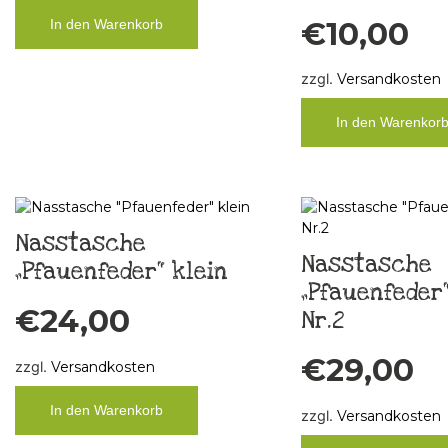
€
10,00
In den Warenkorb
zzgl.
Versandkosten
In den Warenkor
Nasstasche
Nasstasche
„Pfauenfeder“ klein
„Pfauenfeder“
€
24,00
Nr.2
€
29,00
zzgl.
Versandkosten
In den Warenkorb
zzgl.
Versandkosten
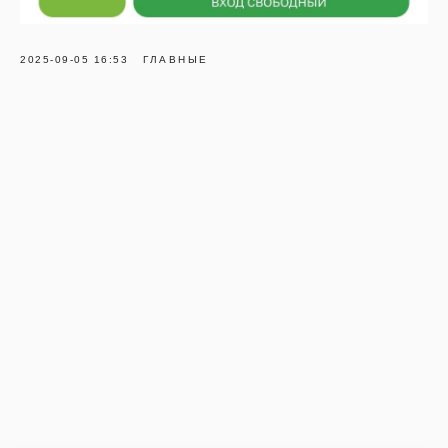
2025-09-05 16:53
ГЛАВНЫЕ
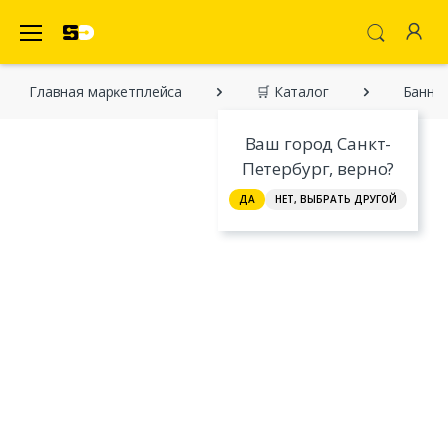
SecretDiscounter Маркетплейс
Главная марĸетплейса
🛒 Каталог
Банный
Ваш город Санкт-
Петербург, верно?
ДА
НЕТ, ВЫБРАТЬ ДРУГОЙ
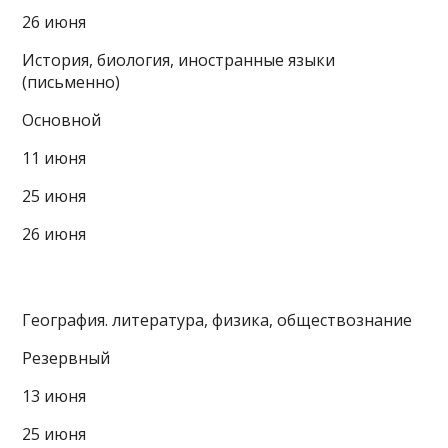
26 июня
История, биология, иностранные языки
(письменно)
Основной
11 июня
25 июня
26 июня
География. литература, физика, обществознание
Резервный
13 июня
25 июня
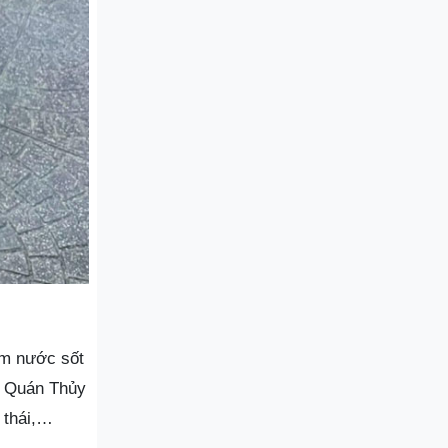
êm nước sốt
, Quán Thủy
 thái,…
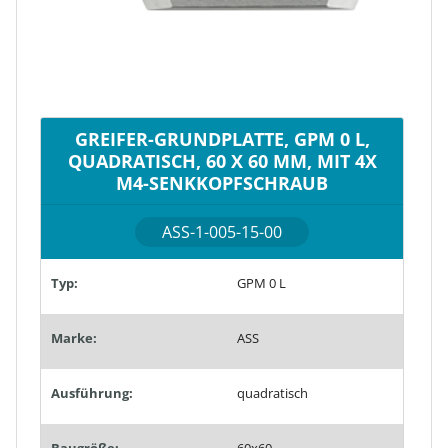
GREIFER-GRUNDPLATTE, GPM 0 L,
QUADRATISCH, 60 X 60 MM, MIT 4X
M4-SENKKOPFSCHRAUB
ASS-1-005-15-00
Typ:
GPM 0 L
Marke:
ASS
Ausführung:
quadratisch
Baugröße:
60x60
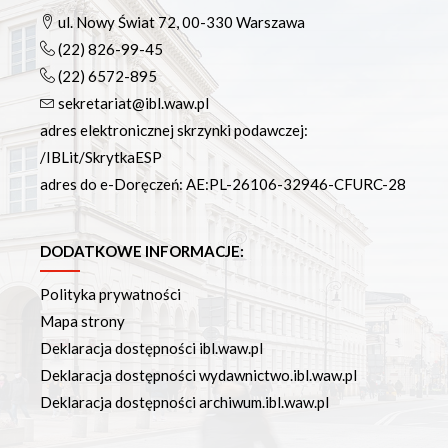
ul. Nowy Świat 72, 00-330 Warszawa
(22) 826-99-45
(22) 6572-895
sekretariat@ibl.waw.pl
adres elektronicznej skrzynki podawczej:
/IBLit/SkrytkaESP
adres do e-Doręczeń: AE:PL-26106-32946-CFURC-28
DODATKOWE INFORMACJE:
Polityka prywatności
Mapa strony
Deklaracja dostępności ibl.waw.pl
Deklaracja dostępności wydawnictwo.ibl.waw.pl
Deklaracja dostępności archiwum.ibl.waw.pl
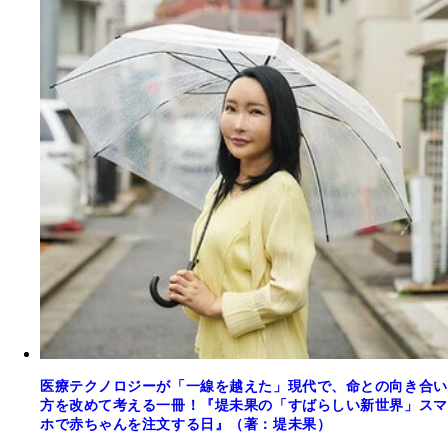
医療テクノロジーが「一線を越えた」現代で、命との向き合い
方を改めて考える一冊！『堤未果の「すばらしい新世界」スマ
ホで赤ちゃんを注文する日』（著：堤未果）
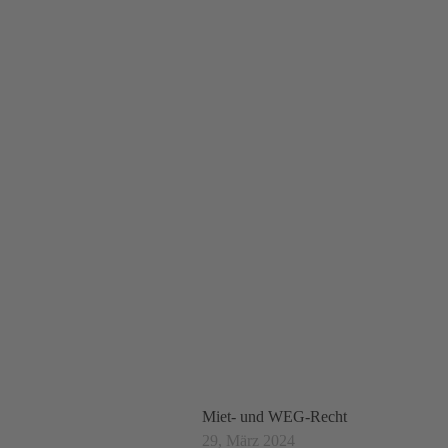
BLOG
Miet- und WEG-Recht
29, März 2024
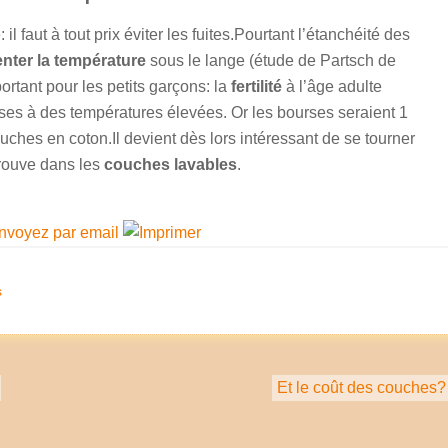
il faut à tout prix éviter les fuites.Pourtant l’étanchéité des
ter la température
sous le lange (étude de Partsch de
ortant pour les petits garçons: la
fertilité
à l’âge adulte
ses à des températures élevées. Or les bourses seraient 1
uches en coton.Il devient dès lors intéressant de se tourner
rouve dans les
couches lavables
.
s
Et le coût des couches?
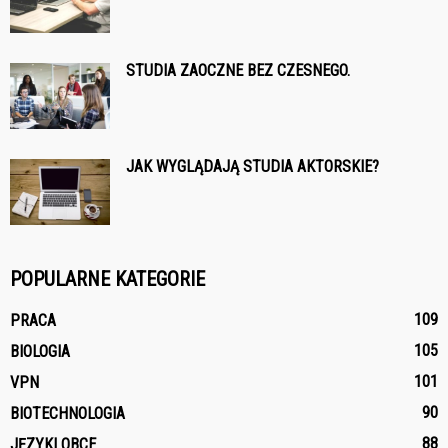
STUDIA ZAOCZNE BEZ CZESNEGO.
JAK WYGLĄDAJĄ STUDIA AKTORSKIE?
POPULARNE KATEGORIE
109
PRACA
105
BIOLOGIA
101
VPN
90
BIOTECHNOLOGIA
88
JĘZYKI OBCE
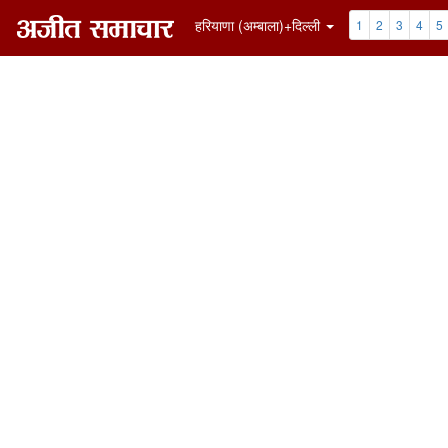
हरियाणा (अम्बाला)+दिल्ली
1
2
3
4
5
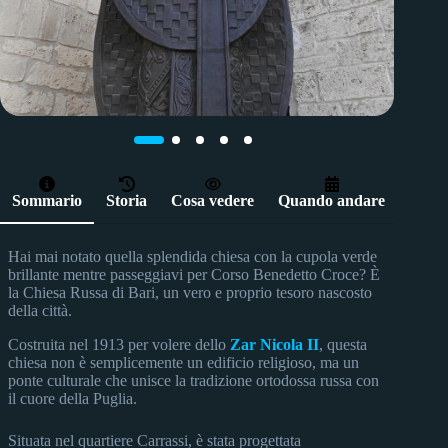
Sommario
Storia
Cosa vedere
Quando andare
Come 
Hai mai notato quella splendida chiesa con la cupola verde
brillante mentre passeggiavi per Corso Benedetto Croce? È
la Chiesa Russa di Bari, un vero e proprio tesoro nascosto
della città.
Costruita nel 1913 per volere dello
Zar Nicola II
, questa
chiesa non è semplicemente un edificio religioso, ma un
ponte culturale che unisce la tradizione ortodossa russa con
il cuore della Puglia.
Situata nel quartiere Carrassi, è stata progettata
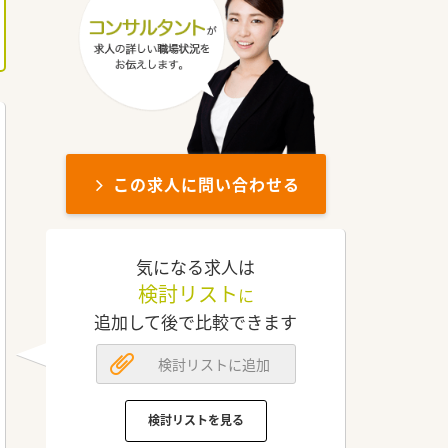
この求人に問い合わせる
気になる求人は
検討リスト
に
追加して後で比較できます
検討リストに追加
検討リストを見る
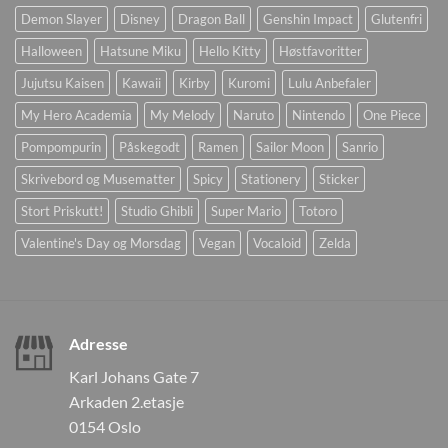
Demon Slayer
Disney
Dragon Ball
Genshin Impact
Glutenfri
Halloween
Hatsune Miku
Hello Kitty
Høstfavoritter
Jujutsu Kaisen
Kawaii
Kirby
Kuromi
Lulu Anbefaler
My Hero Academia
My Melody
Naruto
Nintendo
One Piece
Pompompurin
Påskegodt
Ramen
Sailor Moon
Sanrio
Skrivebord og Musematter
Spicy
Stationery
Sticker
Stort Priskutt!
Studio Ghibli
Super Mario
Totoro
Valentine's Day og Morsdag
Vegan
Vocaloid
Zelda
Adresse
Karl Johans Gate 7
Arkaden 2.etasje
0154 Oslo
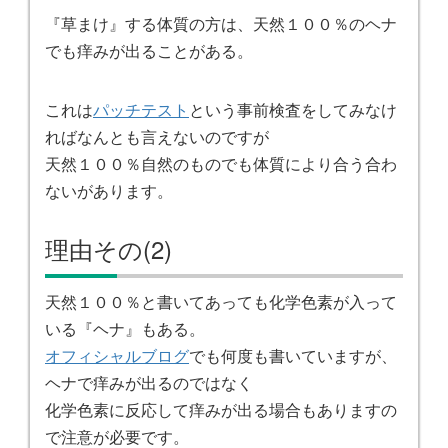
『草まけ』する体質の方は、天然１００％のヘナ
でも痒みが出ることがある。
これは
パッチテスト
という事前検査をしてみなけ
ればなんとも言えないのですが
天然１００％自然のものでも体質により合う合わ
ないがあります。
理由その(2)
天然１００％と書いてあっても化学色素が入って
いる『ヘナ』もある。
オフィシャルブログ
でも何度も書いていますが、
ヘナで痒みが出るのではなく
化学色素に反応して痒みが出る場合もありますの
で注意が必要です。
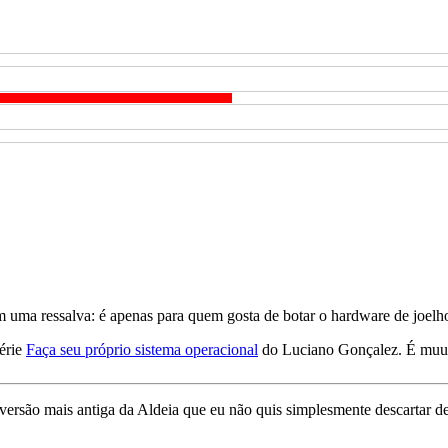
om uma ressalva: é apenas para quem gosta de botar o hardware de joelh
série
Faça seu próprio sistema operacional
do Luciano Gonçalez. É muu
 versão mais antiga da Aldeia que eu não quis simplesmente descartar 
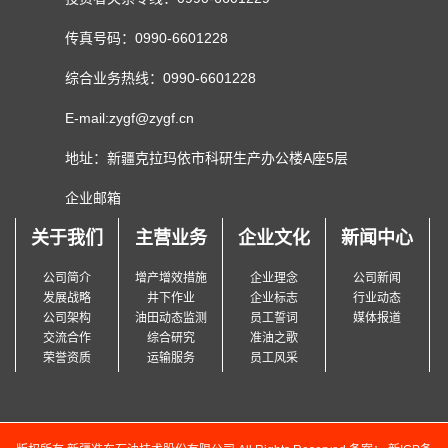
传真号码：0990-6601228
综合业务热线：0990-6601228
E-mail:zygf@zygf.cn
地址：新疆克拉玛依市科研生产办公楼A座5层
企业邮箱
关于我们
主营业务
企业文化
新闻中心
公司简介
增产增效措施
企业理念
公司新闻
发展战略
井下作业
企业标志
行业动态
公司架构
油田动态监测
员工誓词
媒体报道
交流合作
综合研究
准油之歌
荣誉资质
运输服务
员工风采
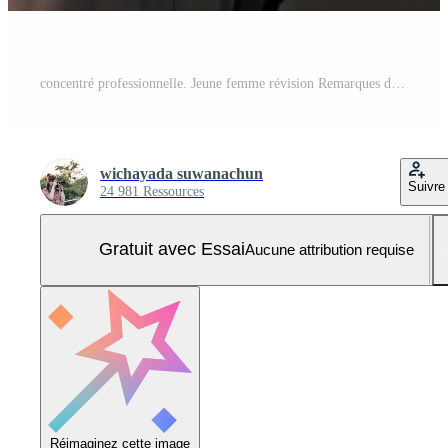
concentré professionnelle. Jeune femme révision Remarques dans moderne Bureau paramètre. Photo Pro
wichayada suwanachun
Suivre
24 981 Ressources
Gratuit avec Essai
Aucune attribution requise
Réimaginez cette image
* * *
*To-do item*:
A picture-free version of all the records, repeated exactly, is what to return.

*Solution to the problem*:
€
10,00
In den Warenkorb
zzgl.
Versandkosten
In den Warenkor
Nasstasche
Nasstasche
„Pfauenfeder“ klein
„Pfauenfeder“
€
24,00
Nr.2
€
29,00
zzgl.
Versandkosten
In den Warenkorb
zzgl.
Versandkosten
2025-09-05 16:53
ГЛАВНЫЕ
SecretDiscounter Маркетплейс
Главная марĸетплейса
🛒 Каталог
Банный
Ваш город Санкт-
Петербург, верно?
ДА
НЕТ, ВЫБРАТЬ ДРУГОЙ
26 июня
История, биология, иностранные языки
(письменно)
Основной
11 июня
25 июня
26 июня
География. литература, физика, обществознание
Резервный
13 июня
25 июня
êm nước sốt
, Quán Thủy
 thái,…
GREIFER-GRUNDPLATTE, GPM 0 L,
QUADRATISCH, 60 X 60 MM, MIT 4X
M4-SENKKOPFSCHRAUB
ASS-1-005-15-00
Typ:
GPM 0 L
Marke:
ASS
Ausführung:
quadratisch
Baugröße:
60x60
ul. Nowy Świat 72, 00-330 Warszawa
(22) 826-99-45
(22) 6572-895
sekretariat@ibl.waw.pl
adres elektronicznej skrzynki podawczej:
/IBLit/SkrytkaESP
adres do e-Doręczeń: AE:PL-26106-32946-CFURC-28
DODATKOWE INFORMACJE:
Polityka prywatności
Mapa strony
Deklaracja dostępności ibl.waw.pl
Deklaracja dostępności wydawnictwo.ibl.waw.pl
Deklaracja dostępności archiwum.ibl.waw.pl
医療テクノロジーが「一線を越えた」現代で、命との向き合い
方を改めて考える一冊！『堤未果の「すばらしい新世界」スマ
ホで赤ちゃんを注文する日』（著：堤未果）
BLOG
Miet- und WEG-Recht
29, März 2024
il faut à tout prix éviter les fuites.Pourtant l’étanchéité des
ter la température
sous le lange (étude de Partsch de
ortant pour les petits garçons: la
fertilité
à l’âge adulte
ses à des températures élevées. Or les bourses seraient 1
uches en coton.Il devient dès lors intéressant de se tourner
rouve dans les
couches lavables
.
s
Et le coût des couches?
STUDIA ZAOCZNE BEZ CZESNEGO.
JAK WYGLĄDAJĄ STUDIA AKTORSKIE?
POPULARNE KATEGORIE
109
PRACA
105
BIOLOGIA
101
VPN
90
BIOTECHNOLOGIA
88
JĘZYKI OBCE
हरियाणा (अम्बाला)+दिल्ली
1
2
3
4
5
Sommario
Storia
Cosa vedere
Quando andare
Come 
Hai mai notato quella splendida chiesa con la cupola verde
brillante mentre passeggiavi per Corso Benedetto Croce? È
la Chiesa Russa di Bari, un vero e proprio tesoro nascosto
della città.
Costruita nel 1913 per volere dello
Zar Nicola II
, questa
chiesa non è semplicemente un edificio religioso, ma un
ponte culturale che unisce la tradizione ortodossa russa con
il cuore della Puglia.
Situata nel quartiere Carrassi, è stata progettata
この求人に問い合わせる
気になる求人は
検討リスト
に
追加して後で比較できます
検討リストに追加
検討リストを見る
Demon Slayer
Disney
Dragon Ball
Genshin Impact
Glutenfri
Halloween
Hatsune Miku
Hello Kitty
Høstfavoritter
Jujutsu Kaisen
Kawaii
Kirby
Kuromi
Lulu Anbefaler
My Hero Academia
My Melody
Naruto
Nintendo
One Piece
Pompompurin
Påskegodt
Ramen
Sailor Moon
Sanrio
Skrivebord og Musematter
Spicy
Stationery
Sticker
Stort Priskutt!
Studio Ghibli
Super Mario
Totoro
Valentine's Day og Morsdag
Vegan
Vocaloid
Zelda
Adresse
Karl Johans Gate 7
Arkaden 2.etasje
0154 Oslo
『草まけ』する体質の方は、天然１００％のヘナ
でも痒みが出ることがある。
これは
パッチテスト
という事前検査をしてみなけ
ればなんとも言えないのですが
天然１００％自然のものでも体質により合う合わ
ないがあります。
理由その(2)
天然１００％と書いてあっても化学色素が入って
いる『ヘナ』もある。
オフィシャルブログ
でも何度も書いていますが、
ヘナで痒みが出るのではなく
化学色素に反応して痒みが出る場合もありますの
で注意が必要です。
om uma ressalva: é apenas para quem gosta de botar o hardware de joelh
série
Faça seu próprio sistema operacional
do Luciano Gonçalez. É muu
 versão mais antiga da Aldeia que eu não quis simplesmente descartar 
传真号码：0990-6601228
综合业务热线：0990-6601228
E-mail:zygf@zygf.cn
地址：新疆克拉玛依市科研生产办公楼A座5层
企业邮箱
关于我们
主营业务
企业文化
新闻中心
公司简介
增产增效措施
企业理念
公司新闻
发展战略
井下作业
企业标志
行业动态
公司架构
油田动态监测
员工誓词
媒体报道
交流合作
综合研究
准油之歌
荣誉资质
运输服务
员工风采
concentré professionnelle. Jeune femme révision Remarques dans moderne Bureau paramètre. Photo Pro
wichayada suwanachun
Suivre
24 981 Ressources
Gratuit avec Essai
Aucune attribution requise
Réimaginez cette image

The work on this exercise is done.